Quoted text:

☆ ☆ ☆ ☆ ☆

The next idea would be to get rid of the assignment,

phi_new = phi_old

Instead you can use the simple flip-flop technique (alternative options involve pointers, or move_alloc):

  flip = 0

  ! Jacobi Iteration
  do iter = 1, max_iter

    select case(flip)
    case(0)
      call jacobi(nx,ny,phi_old,phi_new,maxdiff)
    case(1)
      call jacobi(nx,ny,phi_new,phi_old,maxdiff)
    end select
    flip = 1 - flip

    if (mod(iter,100)==0) print *, 'Iter:', iter, ' Maxdiff:', maxdiff
    if (maxdiff < tol) exit
    
  end do

With these two changes I get,

 Converged after       10001 iterations with maxdiff =   4.64811921E-03
 Time taken (seconds):   1.61683095

The BW metric has to be updated however, to reflect the actual volume of data written and read.

Another idea you can try is fusing the update loop and the maxdiff calculation.

themos · May 22, 2025, 4:05pm

This is a personal view: you should probably not expect a DO CONCURRENT to be enough to manage parallel execution. I think it makes more sense to see it as human-to-human annotation. Consider it a way for one programmer to signal to another that a piece of code can be re-written with the OpenMP extensions. The OpenMP folks have signalled that they would be horrified if DO CONCURRENT and OpenMP both tried to manage the execution resources of the processor. Compiler writers have clearly put a lot more effort in OpenMP than DO CONCURRENT implementations. Users have invested heavily in OpenMP. This feedback situation is not likely to change soon.

eugene_epshteyn · May 22, 2025, 6:35pm

Some compilers will try to convert DO CONCURRENT to OpenMP, but you have to ask. For flang, the switch is -fdo-concurrent-to-openmp=host. For ifx you still need to pass -fopenmp to get DO CONCURRENT to parallelize, see https://www.intel.com/content/www/us/en/docs/fortran-compiler/developer-guide-reference/2025-1/do-concurrent.html

RonShepard · May 22, 2025, 10:39pm

That construct is designed so that the index order is irrelevant. If a compiler distinguishes between the two orders, then I would say that is a shortcoming, maybe even a major one, of the compiler. One expects the compiler to make some reasonable effort to order the operations to optimize memory references, vector lengths, and so on, and that chosen order should be the same regardless of the index order specified in the construct.

☆ ☆ ☆ ☆ ☆

Extracted data:

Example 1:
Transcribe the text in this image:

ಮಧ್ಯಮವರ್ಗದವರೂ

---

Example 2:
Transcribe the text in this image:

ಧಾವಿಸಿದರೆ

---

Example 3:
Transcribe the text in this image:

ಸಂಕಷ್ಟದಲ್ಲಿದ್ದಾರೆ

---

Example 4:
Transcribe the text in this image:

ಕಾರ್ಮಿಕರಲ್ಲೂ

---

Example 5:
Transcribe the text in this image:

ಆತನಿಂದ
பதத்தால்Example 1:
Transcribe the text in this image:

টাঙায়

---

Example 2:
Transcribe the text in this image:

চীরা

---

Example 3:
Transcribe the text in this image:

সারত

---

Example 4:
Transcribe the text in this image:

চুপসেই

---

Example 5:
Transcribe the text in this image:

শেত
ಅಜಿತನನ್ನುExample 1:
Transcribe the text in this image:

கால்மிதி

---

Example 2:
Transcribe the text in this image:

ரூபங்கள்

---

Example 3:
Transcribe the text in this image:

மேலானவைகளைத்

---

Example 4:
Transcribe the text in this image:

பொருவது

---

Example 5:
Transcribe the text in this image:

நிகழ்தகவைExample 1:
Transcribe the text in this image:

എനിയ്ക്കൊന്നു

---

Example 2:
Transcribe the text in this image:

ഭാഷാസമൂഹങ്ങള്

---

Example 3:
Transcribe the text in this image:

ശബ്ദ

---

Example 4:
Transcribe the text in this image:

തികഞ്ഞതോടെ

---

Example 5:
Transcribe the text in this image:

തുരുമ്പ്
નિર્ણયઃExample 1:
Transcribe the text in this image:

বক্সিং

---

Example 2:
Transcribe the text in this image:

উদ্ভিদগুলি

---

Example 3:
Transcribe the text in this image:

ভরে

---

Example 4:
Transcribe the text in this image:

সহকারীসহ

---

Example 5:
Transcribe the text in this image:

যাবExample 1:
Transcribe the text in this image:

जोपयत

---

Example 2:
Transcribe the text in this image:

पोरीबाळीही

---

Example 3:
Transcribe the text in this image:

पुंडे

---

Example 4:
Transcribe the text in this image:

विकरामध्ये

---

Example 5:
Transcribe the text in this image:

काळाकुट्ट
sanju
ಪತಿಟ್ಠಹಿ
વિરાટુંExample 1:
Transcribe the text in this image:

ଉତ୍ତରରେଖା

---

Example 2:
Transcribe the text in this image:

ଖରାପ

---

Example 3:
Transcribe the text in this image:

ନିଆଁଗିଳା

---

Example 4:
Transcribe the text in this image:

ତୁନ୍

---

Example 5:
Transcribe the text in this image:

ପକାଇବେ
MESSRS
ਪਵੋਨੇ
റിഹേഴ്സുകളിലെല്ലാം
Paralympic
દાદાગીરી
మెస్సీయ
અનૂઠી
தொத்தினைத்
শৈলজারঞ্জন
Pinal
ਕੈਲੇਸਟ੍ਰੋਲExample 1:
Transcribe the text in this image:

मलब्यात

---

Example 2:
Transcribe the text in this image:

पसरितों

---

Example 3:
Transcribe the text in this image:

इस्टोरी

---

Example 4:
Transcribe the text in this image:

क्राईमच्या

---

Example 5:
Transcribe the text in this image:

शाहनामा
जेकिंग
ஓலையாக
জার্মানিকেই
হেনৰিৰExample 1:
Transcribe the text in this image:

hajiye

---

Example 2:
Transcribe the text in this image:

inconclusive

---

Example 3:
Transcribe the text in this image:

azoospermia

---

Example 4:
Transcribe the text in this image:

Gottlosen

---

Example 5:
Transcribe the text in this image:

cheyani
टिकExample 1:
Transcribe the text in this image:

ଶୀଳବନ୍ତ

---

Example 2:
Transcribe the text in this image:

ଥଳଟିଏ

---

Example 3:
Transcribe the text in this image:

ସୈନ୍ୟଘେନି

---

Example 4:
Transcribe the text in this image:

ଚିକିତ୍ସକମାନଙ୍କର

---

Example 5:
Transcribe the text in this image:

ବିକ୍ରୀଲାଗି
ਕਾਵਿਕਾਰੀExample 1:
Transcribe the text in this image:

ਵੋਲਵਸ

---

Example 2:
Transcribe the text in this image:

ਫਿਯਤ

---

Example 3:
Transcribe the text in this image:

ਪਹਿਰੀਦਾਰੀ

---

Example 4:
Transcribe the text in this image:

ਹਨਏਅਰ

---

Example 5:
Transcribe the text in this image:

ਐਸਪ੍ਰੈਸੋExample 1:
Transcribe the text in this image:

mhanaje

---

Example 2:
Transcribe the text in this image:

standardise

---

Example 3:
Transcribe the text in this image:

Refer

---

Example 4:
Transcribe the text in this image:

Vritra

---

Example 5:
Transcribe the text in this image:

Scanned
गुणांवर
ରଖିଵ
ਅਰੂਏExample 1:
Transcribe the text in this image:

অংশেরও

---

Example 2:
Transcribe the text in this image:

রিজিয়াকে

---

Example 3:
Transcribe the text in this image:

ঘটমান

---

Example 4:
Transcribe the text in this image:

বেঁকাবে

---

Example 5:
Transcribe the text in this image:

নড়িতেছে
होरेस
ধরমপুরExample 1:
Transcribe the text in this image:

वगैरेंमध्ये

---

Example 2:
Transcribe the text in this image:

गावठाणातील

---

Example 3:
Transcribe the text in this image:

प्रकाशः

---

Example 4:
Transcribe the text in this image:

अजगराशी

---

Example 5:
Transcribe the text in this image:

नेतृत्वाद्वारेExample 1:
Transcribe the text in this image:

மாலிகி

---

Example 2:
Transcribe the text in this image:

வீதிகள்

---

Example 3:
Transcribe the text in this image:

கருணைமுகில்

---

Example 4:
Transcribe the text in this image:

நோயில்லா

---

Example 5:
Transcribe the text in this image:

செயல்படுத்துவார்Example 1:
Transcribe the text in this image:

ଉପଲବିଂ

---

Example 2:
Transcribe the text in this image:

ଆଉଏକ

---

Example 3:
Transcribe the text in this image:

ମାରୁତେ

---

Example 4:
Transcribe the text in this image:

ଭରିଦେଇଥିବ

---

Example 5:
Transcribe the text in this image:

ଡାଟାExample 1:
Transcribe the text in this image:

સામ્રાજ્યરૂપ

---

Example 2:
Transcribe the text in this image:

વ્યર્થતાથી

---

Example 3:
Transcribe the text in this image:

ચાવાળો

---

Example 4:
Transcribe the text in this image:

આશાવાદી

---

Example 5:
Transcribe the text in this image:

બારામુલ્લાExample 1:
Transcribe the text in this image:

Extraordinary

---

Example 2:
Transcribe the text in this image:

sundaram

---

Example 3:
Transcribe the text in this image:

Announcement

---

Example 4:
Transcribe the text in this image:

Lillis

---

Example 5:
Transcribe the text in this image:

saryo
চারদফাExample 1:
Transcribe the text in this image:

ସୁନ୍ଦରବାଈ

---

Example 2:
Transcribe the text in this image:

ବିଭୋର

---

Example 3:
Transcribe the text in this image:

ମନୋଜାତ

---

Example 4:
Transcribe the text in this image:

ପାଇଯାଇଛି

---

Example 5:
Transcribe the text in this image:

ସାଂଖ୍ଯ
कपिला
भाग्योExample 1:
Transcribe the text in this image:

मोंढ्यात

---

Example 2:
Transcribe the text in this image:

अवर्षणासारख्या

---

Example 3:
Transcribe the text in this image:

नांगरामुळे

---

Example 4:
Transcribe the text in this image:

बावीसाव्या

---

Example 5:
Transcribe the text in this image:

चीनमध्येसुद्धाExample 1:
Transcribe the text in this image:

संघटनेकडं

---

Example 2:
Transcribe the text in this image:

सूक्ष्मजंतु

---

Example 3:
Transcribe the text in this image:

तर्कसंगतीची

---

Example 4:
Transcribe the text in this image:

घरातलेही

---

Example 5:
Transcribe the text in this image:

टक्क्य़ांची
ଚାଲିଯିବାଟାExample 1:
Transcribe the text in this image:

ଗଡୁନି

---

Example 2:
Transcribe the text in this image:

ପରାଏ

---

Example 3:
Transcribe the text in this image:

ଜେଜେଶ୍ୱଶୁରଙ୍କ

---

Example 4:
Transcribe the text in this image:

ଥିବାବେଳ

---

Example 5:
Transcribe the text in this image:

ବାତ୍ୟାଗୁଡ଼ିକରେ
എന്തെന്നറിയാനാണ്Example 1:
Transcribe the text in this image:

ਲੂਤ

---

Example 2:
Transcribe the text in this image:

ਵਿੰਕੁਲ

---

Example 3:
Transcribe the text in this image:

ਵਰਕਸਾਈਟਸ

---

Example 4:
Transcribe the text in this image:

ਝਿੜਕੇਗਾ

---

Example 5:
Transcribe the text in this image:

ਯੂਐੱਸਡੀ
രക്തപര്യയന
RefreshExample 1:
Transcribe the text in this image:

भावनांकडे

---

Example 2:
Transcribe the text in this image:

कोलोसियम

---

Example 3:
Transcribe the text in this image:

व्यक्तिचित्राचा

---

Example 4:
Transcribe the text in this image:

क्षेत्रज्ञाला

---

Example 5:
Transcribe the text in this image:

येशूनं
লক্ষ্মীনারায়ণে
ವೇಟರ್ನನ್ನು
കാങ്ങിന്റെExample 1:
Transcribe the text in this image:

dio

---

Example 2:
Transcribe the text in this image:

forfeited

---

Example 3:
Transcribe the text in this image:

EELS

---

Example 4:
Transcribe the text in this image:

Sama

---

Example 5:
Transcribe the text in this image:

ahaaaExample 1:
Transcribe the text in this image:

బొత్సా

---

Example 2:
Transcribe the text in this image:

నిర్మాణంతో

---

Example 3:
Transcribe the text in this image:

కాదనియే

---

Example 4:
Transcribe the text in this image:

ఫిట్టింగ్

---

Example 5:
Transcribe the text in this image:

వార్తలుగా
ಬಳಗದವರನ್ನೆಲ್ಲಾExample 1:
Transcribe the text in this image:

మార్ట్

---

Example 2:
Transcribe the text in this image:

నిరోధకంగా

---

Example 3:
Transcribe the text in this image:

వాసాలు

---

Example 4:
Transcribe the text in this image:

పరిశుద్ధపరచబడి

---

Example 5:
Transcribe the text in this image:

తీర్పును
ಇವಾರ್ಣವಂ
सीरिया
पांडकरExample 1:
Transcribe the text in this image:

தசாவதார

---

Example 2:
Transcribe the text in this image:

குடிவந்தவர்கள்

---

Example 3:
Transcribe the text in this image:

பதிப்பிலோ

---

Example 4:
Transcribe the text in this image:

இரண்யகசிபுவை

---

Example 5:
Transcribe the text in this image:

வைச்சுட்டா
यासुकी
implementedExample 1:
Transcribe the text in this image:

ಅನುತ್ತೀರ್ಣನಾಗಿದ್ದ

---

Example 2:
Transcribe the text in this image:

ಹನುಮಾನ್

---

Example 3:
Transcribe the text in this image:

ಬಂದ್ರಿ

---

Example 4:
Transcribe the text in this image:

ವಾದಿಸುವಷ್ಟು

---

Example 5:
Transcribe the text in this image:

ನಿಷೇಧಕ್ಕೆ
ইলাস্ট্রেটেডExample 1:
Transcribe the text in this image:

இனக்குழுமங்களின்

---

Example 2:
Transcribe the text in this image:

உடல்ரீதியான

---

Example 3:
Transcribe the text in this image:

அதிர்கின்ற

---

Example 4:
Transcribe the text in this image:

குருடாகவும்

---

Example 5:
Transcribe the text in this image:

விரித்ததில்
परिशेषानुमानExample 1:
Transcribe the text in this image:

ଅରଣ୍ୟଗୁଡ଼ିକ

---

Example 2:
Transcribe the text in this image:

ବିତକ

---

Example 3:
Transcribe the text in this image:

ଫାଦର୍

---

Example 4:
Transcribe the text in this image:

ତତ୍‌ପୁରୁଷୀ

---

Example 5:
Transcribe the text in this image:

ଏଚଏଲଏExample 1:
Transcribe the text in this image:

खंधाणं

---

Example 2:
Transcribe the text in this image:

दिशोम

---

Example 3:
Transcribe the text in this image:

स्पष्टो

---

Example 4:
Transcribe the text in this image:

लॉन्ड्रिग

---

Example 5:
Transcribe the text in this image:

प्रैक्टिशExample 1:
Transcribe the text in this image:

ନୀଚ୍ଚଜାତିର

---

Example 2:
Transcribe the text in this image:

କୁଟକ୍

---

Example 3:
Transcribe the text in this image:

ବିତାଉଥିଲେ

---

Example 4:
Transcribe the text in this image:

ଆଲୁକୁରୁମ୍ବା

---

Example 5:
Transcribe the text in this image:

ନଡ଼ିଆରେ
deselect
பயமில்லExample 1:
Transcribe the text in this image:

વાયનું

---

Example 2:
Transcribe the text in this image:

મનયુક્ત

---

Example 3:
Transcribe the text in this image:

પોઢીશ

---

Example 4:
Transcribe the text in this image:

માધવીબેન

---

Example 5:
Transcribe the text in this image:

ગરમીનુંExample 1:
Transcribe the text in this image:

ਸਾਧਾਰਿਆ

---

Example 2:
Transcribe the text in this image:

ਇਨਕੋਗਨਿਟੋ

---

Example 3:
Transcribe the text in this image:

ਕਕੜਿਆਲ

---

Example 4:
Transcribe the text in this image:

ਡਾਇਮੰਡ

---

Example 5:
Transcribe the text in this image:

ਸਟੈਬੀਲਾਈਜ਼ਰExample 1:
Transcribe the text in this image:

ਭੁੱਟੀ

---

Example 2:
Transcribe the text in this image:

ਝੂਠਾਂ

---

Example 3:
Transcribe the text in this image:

☆ ☆ ☆ ☆ ☆

Restate the part of the forum thread that opens with the words "This is a personal" and closes with "to change soon.", substituting "developer" for "programmer". Answer from the forum thread alone.

This is a personal view: you should probably not expect a DO CONCURRENT to be enough to manage parallel execution. I think it makes more sense to see it as human-to-human annotation. Consider it a way for one developer to signal to another that a piece of code can be re-written with the OpenMP extensions. The OpenMP folks have signalled that they would be horrified if DO CONCURRENT and OpenMP both tried to manage the execution resources of the processor. Compiler writers have clearly put a lot more effort in OpenMP than DO CONCURRENT implementations. Users have invested heavily in OpenMP. This feedback situation is not likely to change soon.